* EXERCISE PROMPT
Write out, word for word, every line in the data below from the one containing "преждевременные роды);" to the one containing "Domorodí lidé přírodních", both of them included.
START INPUT RECORDS
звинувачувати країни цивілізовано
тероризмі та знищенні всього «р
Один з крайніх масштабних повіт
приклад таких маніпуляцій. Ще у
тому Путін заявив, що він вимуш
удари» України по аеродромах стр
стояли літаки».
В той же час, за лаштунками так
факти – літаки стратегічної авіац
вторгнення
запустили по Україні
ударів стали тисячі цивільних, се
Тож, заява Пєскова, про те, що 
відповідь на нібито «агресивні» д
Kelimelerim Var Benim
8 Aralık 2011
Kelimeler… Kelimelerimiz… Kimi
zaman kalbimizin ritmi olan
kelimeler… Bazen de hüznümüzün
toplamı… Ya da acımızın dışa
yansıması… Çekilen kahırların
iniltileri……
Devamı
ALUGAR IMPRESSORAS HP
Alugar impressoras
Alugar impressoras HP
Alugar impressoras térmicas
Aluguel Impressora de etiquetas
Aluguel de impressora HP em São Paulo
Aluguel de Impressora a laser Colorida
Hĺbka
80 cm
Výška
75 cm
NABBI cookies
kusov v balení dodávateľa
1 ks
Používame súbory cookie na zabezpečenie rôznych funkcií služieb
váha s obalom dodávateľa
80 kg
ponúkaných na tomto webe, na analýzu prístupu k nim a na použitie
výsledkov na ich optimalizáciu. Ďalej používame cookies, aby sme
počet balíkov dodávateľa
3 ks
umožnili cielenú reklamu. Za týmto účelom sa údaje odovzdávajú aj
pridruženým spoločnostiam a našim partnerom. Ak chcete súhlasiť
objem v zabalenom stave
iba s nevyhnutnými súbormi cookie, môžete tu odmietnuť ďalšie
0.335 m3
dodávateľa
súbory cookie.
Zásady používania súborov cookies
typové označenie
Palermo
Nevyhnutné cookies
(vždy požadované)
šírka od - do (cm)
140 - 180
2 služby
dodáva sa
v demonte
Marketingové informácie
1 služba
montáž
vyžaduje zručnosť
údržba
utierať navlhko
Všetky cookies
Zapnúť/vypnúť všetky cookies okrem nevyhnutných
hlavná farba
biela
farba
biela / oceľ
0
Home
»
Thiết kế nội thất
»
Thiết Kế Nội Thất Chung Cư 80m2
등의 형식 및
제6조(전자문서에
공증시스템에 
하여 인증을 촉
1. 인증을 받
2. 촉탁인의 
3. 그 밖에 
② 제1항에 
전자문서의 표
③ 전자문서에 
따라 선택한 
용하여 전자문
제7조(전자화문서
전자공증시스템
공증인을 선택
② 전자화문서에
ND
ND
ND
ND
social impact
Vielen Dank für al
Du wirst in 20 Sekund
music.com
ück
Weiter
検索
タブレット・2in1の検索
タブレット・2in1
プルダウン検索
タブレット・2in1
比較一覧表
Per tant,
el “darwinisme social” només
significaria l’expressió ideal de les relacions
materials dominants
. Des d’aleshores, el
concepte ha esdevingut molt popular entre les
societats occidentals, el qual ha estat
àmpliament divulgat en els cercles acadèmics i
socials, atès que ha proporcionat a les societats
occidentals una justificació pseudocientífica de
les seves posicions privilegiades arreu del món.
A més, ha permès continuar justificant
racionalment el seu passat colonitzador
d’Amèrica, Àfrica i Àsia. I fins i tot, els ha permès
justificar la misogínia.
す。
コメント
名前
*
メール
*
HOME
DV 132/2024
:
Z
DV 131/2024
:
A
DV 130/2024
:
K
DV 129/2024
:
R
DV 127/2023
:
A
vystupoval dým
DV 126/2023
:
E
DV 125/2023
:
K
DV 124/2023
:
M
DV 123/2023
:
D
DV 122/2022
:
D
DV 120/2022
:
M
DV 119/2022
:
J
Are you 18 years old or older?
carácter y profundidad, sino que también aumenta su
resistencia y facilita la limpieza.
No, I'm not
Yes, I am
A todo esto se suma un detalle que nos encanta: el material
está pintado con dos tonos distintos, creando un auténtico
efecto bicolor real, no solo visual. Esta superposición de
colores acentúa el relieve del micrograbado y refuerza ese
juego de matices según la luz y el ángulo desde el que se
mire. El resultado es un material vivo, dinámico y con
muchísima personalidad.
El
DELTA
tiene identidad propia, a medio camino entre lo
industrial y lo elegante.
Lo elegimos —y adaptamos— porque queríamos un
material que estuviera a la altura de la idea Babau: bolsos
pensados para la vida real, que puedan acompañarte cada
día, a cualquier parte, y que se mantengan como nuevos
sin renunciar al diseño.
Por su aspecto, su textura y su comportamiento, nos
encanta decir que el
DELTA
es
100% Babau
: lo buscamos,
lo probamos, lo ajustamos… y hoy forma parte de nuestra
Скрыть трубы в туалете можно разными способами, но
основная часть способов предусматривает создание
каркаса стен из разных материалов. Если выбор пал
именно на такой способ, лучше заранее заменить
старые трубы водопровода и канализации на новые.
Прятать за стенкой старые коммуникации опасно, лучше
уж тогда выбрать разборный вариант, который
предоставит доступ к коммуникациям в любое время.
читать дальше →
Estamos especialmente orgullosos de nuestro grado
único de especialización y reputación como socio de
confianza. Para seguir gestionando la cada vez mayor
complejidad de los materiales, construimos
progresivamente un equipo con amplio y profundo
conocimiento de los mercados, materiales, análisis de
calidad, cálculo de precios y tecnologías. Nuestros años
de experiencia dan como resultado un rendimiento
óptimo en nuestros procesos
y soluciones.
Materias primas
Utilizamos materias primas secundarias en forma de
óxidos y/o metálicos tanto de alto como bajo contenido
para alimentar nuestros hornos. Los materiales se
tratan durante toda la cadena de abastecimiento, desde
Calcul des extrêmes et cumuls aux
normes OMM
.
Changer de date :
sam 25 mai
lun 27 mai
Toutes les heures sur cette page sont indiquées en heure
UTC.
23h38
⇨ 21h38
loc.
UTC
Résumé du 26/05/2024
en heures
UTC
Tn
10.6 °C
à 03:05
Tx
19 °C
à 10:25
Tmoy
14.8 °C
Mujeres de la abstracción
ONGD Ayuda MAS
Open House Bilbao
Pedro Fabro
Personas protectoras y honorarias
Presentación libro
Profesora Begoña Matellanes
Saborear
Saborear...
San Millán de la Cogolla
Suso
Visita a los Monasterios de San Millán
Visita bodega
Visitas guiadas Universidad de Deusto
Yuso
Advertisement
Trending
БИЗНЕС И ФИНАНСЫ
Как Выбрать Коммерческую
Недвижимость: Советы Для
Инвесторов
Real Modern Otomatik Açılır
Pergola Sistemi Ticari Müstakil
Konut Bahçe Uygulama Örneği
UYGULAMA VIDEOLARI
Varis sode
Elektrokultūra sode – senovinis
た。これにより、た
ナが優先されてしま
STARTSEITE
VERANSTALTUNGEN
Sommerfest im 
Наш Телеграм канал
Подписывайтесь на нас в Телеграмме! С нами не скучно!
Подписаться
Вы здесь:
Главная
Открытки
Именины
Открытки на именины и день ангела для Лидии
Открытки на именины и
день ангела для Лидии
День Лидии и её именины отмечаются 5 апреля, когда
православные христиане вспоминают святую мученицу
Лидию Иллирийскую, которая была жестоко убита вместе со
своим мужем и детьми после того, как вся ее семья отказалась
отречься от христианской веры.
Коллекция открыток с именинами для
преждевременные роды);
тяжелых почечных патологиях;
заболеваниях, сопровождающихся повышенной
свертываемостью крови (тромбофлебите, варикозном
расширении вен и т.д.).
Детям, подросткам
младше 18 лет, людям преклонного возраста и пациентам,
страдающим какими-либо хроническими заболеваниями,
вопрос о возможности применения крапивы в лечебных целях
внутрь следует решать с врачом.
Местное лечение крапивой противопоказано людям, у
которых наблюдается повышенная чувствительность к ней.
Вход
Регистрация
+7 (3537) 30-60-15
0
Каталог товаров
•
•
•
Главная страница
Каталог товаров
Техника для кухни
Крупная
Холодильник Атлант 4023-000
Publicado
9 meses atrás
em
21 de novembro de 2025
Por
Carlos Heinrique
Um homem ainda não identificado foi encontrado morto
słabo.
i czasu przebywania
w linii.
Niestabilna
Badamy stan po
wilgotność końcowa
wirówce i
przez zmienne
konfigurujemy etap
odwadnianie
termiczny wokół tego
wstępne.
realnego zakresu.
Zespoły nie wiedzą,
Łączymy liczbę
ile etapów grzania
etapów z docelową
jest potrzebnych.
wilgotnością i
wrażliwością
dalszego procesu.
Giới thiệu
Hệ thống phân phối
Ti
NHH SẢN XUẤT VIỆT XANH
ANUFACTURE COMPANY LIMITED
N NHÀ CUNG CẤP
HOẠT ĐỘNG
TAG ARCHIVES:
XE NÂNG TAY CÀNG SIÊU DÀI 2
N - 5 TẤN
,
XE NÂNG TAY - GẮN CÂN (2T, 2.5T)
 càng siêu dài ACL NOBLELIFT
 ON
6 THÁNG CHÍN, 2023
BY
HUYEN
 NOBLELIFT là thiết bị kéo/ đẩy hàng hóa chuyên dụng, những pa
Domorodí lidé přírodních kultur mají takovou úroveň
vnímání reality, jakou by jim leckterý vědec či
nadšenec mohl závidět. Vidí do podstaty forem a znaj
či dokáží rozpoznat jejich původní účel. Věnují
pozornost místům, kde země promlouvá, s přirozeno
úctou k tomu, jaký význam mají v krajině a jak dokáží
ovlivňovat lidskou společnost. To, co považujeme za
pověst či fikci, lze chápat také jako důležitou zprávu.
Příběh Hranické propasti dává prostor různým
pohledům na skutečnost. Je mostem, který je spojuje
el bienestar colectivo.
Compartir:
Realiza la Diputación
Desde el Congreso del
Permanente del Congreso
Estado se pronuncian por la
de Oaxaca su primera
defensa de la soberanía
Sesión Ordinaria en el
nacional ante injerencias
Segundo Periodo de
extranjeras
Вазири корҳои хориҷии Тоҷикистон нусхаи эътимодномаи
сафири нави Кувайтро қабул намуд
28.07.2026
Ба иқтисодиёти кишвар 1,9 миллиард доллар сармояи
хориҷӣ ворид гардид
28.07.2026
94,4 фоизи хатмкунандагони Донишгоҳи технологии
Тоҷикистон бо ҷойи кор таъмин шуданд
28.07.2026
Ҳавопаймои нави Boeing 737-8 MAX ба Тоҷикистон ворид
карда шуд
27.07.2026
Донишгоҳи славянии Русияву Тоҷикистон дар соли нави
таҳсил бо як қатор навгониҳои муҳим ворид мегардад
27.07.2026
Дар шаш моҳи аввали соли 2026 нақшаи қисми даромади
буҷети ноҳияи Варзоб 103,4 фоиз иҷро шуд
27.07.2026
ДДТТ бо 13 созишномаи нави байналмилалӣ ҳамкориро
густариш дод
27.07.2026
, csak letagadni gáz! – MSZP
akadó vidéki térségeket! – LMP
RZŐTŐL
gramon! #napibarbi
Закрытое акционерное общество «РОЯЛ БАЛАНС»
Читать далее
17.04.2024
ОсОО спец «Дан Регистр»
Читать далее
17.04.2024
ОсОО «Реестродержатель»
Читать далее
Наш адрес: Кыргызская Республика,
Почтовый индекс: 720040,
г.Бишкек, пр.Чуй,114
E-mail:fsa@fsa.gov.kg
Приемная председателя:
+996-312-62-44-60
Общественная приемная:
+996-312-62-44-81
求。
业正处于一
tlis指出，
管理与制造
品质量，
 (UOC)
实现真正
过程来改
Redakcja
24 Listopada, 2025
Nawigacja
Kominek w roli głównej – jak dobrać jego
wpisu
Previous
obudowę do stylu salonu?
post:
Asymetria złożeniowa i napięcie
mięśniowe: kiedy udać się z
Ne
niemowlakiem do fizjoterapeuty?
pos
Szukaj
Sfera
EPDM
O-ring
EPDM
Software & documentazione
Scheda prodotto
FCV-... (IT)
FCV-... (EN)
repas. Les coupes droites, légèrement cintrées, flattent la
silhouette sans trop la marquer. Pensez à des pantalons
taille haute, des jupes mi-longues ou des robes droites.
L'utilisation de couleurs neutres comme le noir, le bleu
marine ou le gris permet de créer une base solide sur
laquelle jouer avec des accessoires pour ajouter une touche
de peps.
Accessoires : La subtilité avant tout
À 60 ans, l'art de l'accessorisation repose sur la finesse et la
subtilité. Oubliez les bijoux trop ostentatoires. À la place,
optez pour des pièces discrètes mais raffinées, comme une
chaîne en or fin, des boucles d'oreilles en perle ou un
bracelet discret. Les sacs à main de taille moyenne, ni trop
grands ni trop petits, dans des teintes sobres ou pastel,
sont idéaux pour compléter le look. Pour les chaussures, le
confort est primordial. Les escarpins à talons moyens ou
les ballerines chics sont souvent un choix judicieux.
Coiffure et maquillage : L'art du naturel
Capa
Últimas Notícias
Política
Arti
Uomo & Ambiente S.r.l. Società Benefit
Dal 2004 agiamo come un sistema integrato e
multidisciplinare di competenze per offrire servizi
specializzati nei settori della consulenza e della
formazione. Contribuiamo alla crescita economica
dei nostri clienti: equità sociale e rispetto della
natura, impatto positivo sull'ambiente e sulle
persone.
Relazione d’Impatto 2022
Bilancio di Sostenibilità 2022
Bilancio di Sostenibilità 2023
END INPUT RECORDS
* RESPONSE TO THIS EXERCISE
преждевременные роды);
тяжелых почечных патологиях;
заболеваниях, сопровождающихся повышенной
свертываемостью крови (тромбофлебите, варикозном
расширении вен и т.д.).
Детям, подросткам
младше 18 лет, людям преклонного возраста и пациентам,
страдающим какими-либо хроническими заболеваниями,
вопрос о возможности применения крапивы в лечебных целях
внутрь следует решать с врачом.
Местное лечение крапивой противопоказано людям, у
которых наблюдается повышенная чувствительность к ней.
Вход
Регистрация
+7 (3537) 30-60-15
0
Каталог товаров
•
•
•
Главная страница
Каталог товаров
Техника для кухни
Крупная
Холодильник Атлант 4023-000
Publicado
9 meses atrás
em
21 de novembro de 2025
Por
Carlos Heinrique
Um homem ainda não identificado foi encontrado morto
słabo.
i czasu przebywania
w linii.
Niestabilna
Badamy stan po
wilgotność końcowa
wirówce i
przez zmienne
konfigurujemy etap
odwadnianie
termiczny wokół tego
wstępne.
realnego zakresu.
Zespoły nie wiedzą,
Łączymy liczbę
ile etapów grzania
etapów z docelową
jest potrzebnych.
wilgotnością i
wrażliwością
dalszego procesu.
Giới thiệu
Hệ thống phân phối
Ti
NHH SẢN XUẤT VIỆT XANH
ANUFACTURE COMPANY LIMITED
N NHÀ CUNG CẤP
HOẠT ĐỘNG
TAG ARCHIVES:
XE NÂNG TAY CÀNG SIÊU DÀI 2
N - 5 TẤN
,
XE NÂNG TAY - GẮN CÂN (2T, 2.5T)
 càng siêu dài ACL NOBLELIFT
 ON
6 THÁNG CHÍN, 2023
BY
HUYEN
 NOBLELIFT là thiết bị kéo/ đẩy hàng hóa chuyên dụng, những pa
Domorodí lidé přírodních kultur mají takovou úroveň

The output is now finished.